Published:  07:18 AM, 02 November 2019

Some November tales

Some November tales

It was a damp, drizzly November Ishmael talked about in Herman Melville's Moby Dick. Whenever the month, cold and uninspiring, took hold of his sensibilities, Ishmael took to the sea. In terms of history, history of course in the modern sense, November seems to have acquired a special place, for varied reasons, across the globe. Take Bangladesh as an instance.

On November 4, we in Bangladesh observe Constitution Day. We recall the moment in 1972 when Bangladesh's Constitution, definitely an achievement for a newly independent nation, was finally adopted by the Constituent Assembly.
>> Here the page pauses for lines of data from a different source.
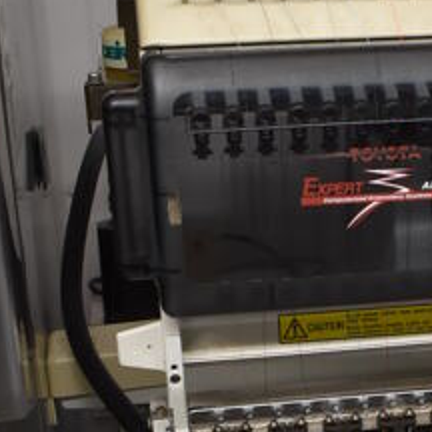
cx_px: 456
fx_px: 1370
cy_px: 487
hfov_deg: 17.4
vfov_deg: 17.3
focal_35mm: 97
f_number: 3.5
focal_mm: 18
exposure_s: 1/125
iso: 1100
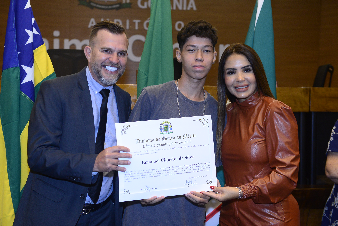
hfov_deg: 35.6
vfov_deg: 24.2
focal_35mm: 56
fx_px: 526
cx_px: 169
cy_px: 113
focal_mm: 56
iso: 2500
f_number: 5.6
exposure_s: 1/125
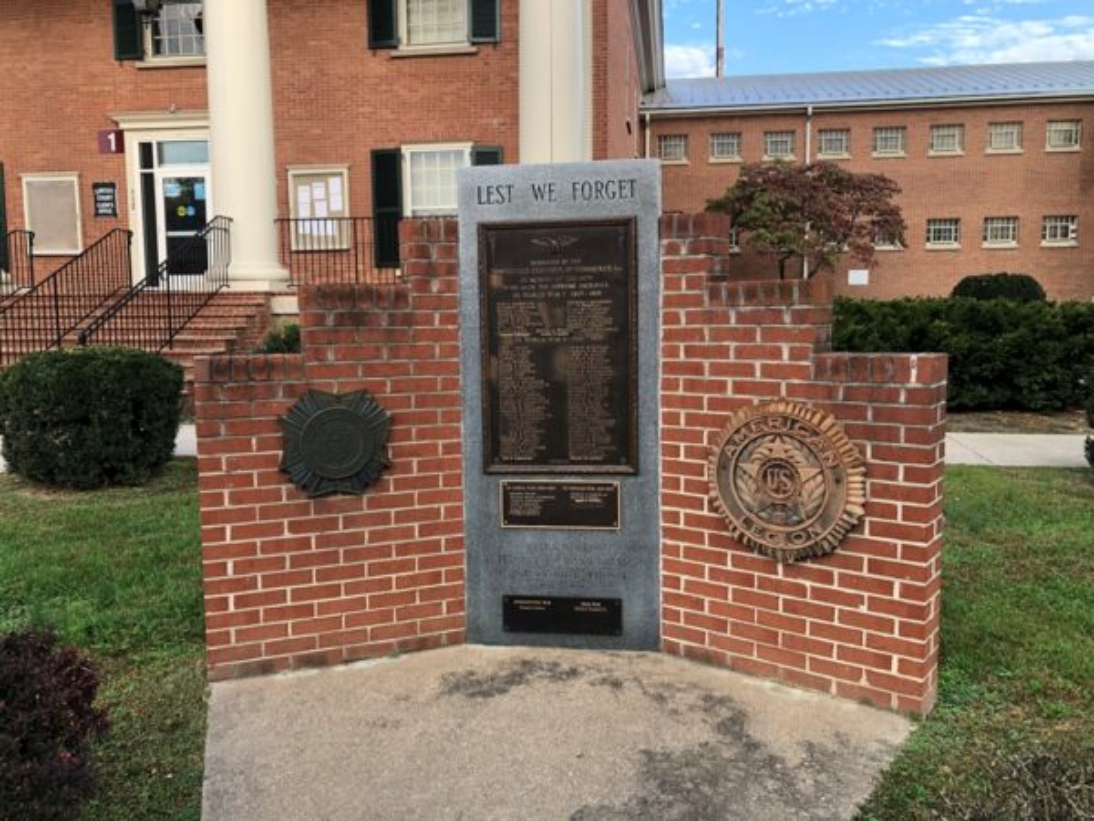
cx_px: 547
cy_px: 410
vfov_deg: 49.7
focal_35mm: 28
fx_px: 885
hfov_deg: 63.4
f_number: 1.8
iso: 32
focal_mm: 3.99
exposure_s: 1/120
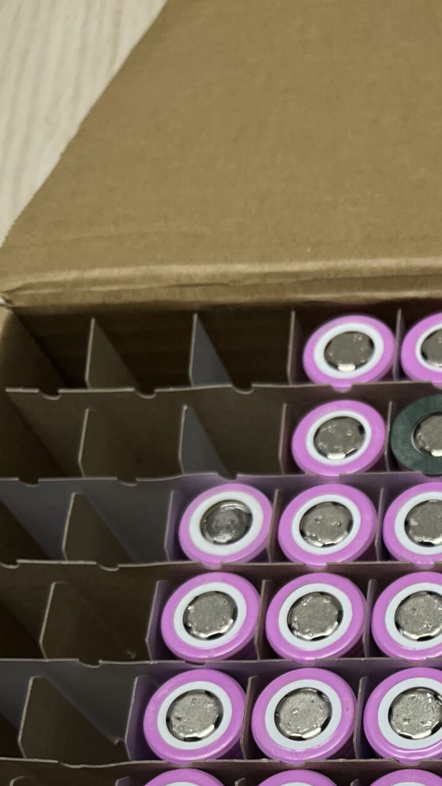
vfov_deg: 32.8
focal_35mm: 58
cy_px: 800
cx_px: 561
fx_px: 1209
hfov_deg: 19.3
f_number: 1.6
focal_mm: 5.1
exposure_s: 1/122
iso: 100
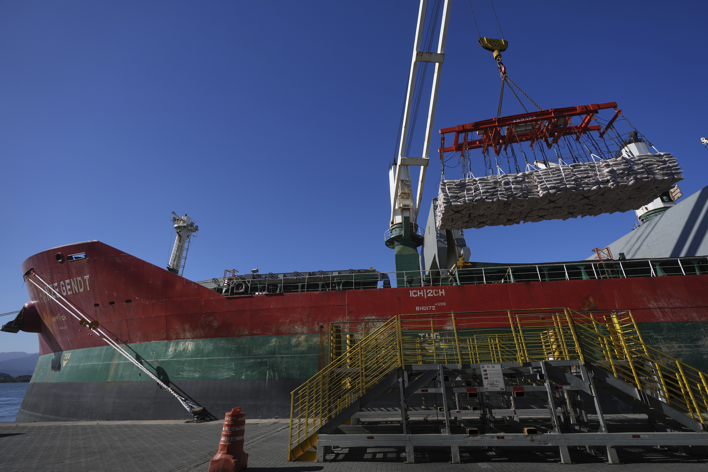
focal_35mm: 16
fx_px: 315
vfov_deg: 73.7
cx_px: 354
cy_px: 236
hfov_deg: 96.7
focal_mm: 16
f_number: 4
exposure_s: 1/1600
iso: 100
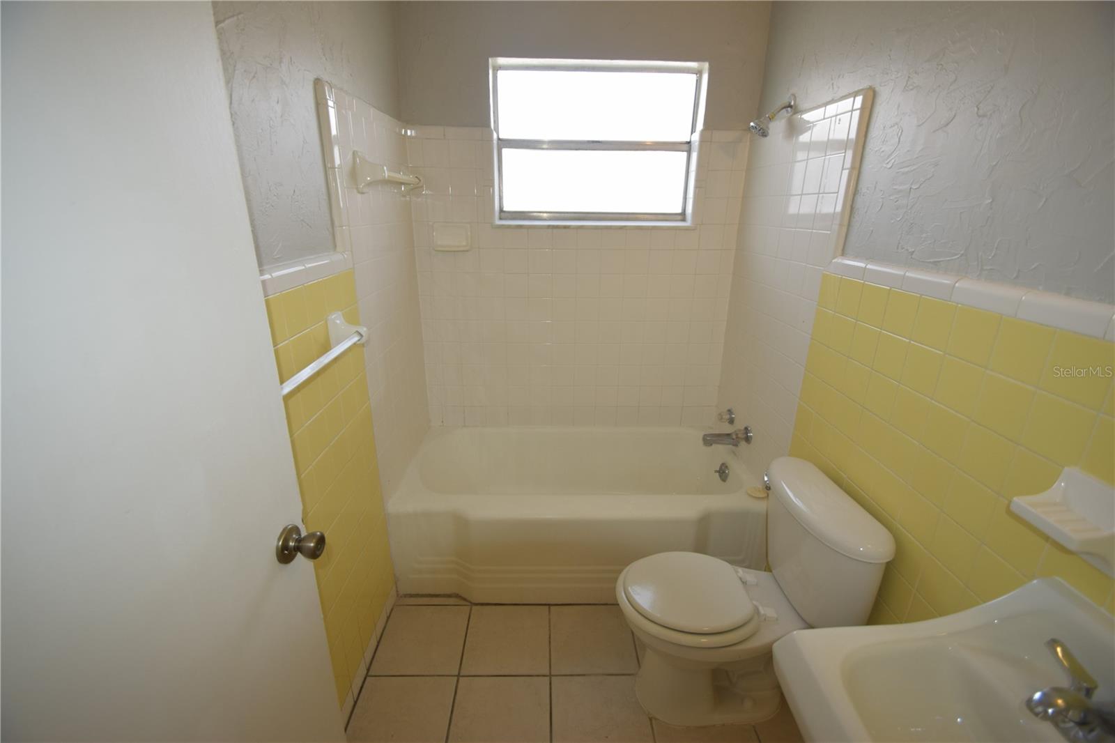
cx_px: 558
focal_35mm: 15
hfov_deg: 100.4
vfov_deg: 77.3
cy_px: 372
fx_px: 464
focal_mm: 10
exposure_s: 1/100
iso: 400
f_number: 3.5
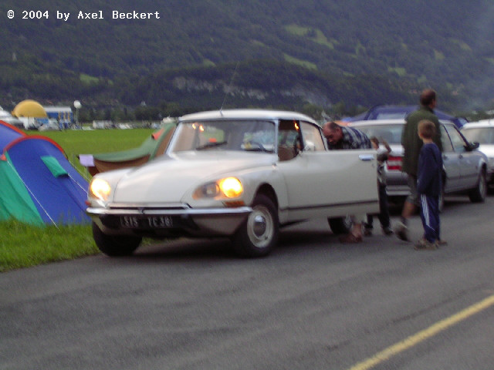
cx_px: 247
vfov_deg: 15.9
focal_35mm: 93
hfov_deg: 21.1
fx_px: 1327
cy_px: 185
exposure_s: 1/18.4
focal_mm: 14.6
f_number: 4.5
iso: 100
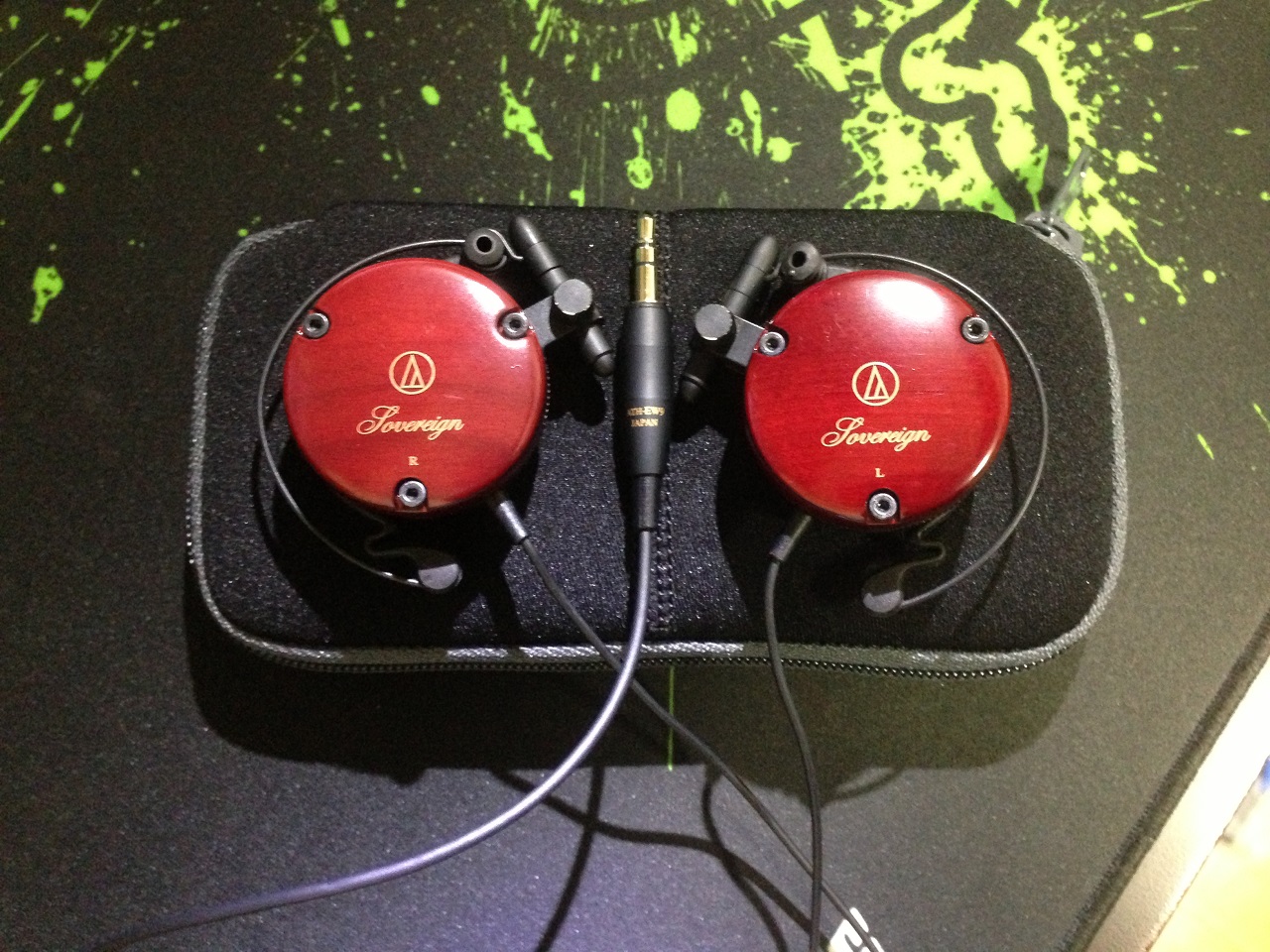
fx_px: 1211
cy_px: 476
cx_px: 635
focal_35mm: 33
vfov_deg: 42.9
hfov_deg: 55.4
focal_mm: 4.13
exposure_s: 1/15
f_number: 2.4
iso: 640
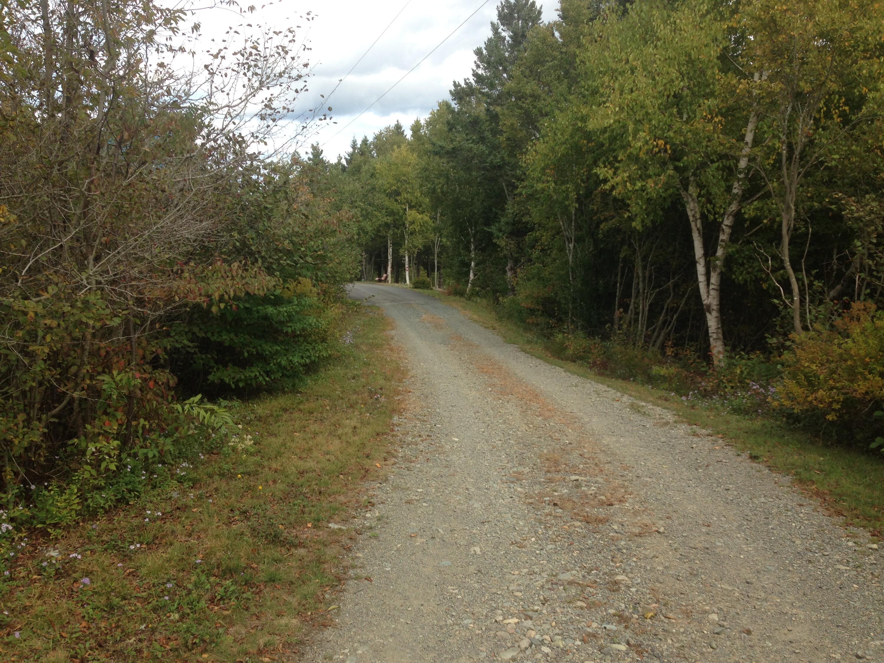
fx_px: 843
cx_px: 442
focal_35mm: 33
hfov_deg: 55.4
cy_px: 332
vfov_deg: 42.9
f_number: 2.4
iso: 50
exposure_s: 1/678
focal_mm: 4.12
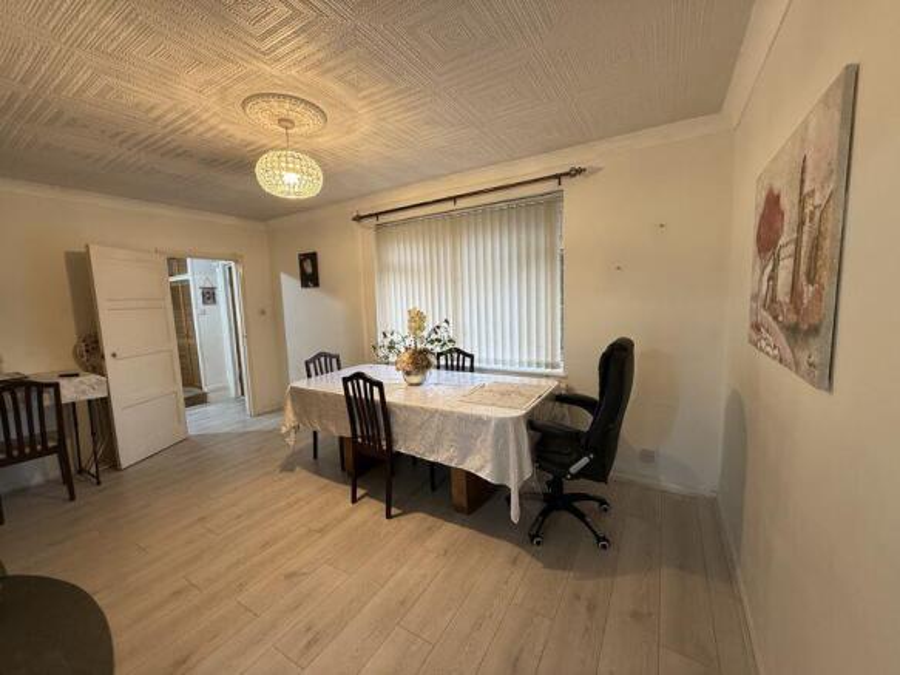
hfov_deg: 102.1
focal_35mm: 14
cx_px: 450
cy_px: 338
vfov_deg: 85.7
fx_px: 364
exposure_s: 1/50
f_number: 2.2
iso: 200
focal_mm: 2.22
Of course, there have been the many vicissitudes the Constitution has passed through since then, with the result that today we have before us a Constitution quite removed from the original.

And yet November 4 remains a poignant moment in our lives, for the adoption of the Constitution was truly the moment when freedom for Bangladesh became a substantive affair.

And yet when you go back to recalling another day --- and we speak of November 3, 1975 --- we cannot escape the feeling somehow that it was freedom itself that lay threatened when the four leaders of the 1971 provisional government in Mujibnagar were murdered in the putatively secure confines of Dhaka Central Jail. In August of that year, the assassination of Bangabandhu Sheikh Mujibur Rahman came as a rude jolt to our sense of nationhood.

Only three months later, when Syed Nazrul Islam, Tajuddin Ahmad, M. Mansoor Ali and A.H.M. Quamruzzaman, all of them Bangabandhu's close associates with whom he had waged a brave struggle for the realisation of Bengali political rights, were killed, this country was put back by decades.

Bengalis are still paying a heavy price for the murders of August and November 1975. And do not forget that only three days after the jail killings, it was the turn of Major General Khaled Musharraf, Colonel Najmul Huda and Colonel A.T.M. Haider, all iconic freedom fighters, to die in what was given out, falsely and mischievously, as a 'sepoy-janata revolution'.

Move on, to spaces outside Bangladesh. There are all the memories of South Vietnam that come alive once you recall November 1, 1963. It was on that day that President Ngo Dinh Diem and his influential brother Ngo Dinh Nhu were murdered in a coup d'etat carried out by officers of the South Vietnamese armed forces. And those officers, along with the men under their command, had all along had the support of the United States Central Intelligence Agency for the plot they finally brought to fruition on November 1.

For months on end, the Kennedy administration in Washington had been deeply riled by Diem's refusal to accept Washington's suggestions on the conduct of the war against an increasingly powerful Vietcong. At the same time, reports of corruption indulged in by Nhu and his wife had also been pretty unsettling. The upshot of it was discontent in the military, something President Kennedy was quick to exploit.

Early on November 1, both Diem and Nhu were shot dead in cold blood, with images of their blood-smeared bodies flashed across the world. And then came irony. Only three weeks after the violent coup in Saigon, a sniper shot President John F. Kennedy to death in Dallas. A whole world mourned, not least because the American leader had been young (he was only forty seven when he was killed).

Moreover, his razor thin victory over Richard Nixon in 1960 had quickly led to the creation of a personality cult around him. His administration evoked memories of Camelot a la King Arthur of legend. Kennedy's detractors, however, considered the activities of the men around him in less than positive light. They called his team the Irish Mafia, because of all the men, including Kennedy, with Irish roots behind them.

It was a sign of the Kennedy mystique as well as American power that kept the world glued to television, radio and newspapers in the days following the assassination in Dallas. Kennedy was the fourth US president to be assassinated. He was quickly succeeded by Vice President Lyndon Johnson, on board the presidential jet Air Force One that was also taking back JFK's corpse to Washington. The president was interred at Arlington national cemetery on November 25.

It was a galaxy of global leaders who attended his funeral. Among the more notable of the figures present were President Charles de Gaulle of France, Chancellor Ludwig Erhard of West Germany, President Anastas Mikoyan of the Soviet Union, Ethiopian Emperor Haile Selassie, King Baudouin of Belgium and Pakistan's Foreign Minister Zulfikar Ali Bhutto. Once the burial was over, JFK's widow Jacqueline Kennedy lighted an eternal flame on the grave. It burns still, drawing hundreds of people to the grave annually.

November is the month when Indira Gandhi was born, on the nineteenth day, in 1917. On 9 November 1970, Charles de Gaulle, in retirement in his village outside Paris, died. It was on the seventeenth, in 1976, that Moulana Abdul Hamid Khan Bhashani died in Bangladesh.

In 1970, on November 12, a tidal surge lashed the shores of what was then East Pakistan and would soon be Bangladesh, leaving a million people dead through its intensity.